Выбрать главу

«В дороге» раскрывает трагедию крепостных людей: ямщика, отрабатывающего оброк в столичном городе, и его жены Груши, которая тихо угасает среди непосильных для нее крестьянских трудов. Но истории ямщика и страдалицы Груши представлены не только как типические проявления общей народной доли, запечатлевшейся в слагаемых народом песнях. Так может показаться лишь вначале: склонный к рефлексии барин, уповая на легендарную «удаль» ямщика, надеется (отчасти сознательно впадая в самообман) с его помощью «разогнать» душевную тревогу, «скуку» («Песню, что ли, приятель, запой / Про рекрутский набор и разлуку; / Небылицей какой посмеши...»). Взамен же он узнает от собеседника-крестьянина очень личную, неповторимую в своей конкретности, житейскую быль.

Композиция стихотворения — «с обрамлением» — представляет собой «рассказ в рассказе». И от этого, как справедливо замечает H.H. Скатов, «само страдание ... прочувствовано вдвойне или даже втройне: оно и от горя мужика, которого сокрушила “злодейка жена”, и от горя несчастной Груши, и от общего горя народной жизни». И хотя виновник несчастья Груши и ее мужа точно указан (господа из прихоти воспитали Грушу на дворянский манер, вместе с барышней, а затем вновь отправили ее в крепостное состояние: «Погубили ее господа, / А была бы бабенка лихая»), содержание стихотворения несводимо к какому-то одному, пусть даже и самому несомненному выводу. Читатель, благодаря всепроникающему авторскому взгляду, способен понять и невольную вину ямщика, не сознающего глубины происходящей рядом трагедии, и внелично-стную, но все-таки вину «скучающего» барина, бессильного что-либо изменить, торопливо прерывающего наивное признание собеседника: «А, слышь, бить — так почти не бивал, / Разве только под пьяную руку...».

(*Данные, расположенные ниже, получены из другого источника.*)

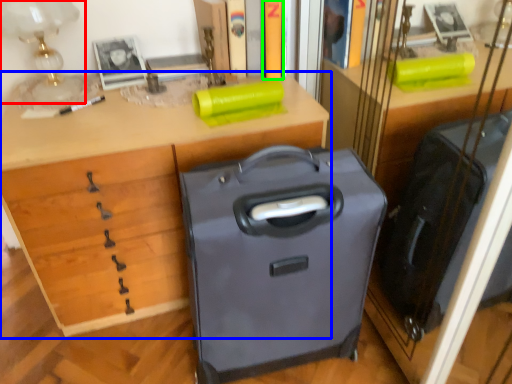
Question: Which object is positioned farthest from table lamp (highlighted by a red box)? Select from desk (highlighted by a blue box) and book (highlighted by a green box).

Choices:
 (A) desk
 (B) book

Answer: (B)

Современники Некрасова единодушно отметили, что в стихах, где лирическое «я» поэта входит в соприкосновение с крестьянским бытом, звучит действительно народная, живая речь: «он не сочиняет ни речи, ни сочувствий» (A.A. Григорьев). Для Некрасова было естественным вступление в народный мир через точное, буквальное воспроизведение крестьянских говоров. Именно их он привлекает в стихотворении «В дороге». Здесь повсюду рассыпаны диалектизмы:

Понимаешь-ста, шить и вязать

На варгане играть и читать...

Иначе создается народный колорит в другой «удивительной песне» Некрасова — «Огородник» (1846). В этом лирическом повествовании о недолгой любви «хозяйской дочери» и простого крестьянина звучит та же мысль, что и в стихотворении «В дороге» — мысль о несовместимости человеческого счастья с противоестественными отношениями социального неравенства. Но в «Огороднике» тягостная мысль смягчается песенной интонацией, оставляющим впечатление приволья четырехстопным анапестом. Это первый лирический опыт Некрасова в освоении фольклора. К.И. Чуковский отметил приемы, которые использует поэт, стремясь воссоздать народно-песенный колорит: «Тут и отрицательные параллелизмы:

Не гулял с кистенем я в дремучем лесу,

Не лежал я во рву в непроглядную ночь...

Тут и двойные слова, свойственные песенному стилю: “я давал, не давал”, “расплетал-заплетал”, “круглолиц-белолиц”, “целовал-миловал”, “мужику-вахлаку” и т. д. ...Тут и такие фольклорные постоянные эпитеты, как “ясны очи”, “белая рученька”, “золотой перстенек”, “буйная голова”, “кудри — чесаный лен”, “краса-девица”, “словно сокол гляжу” и т. д.».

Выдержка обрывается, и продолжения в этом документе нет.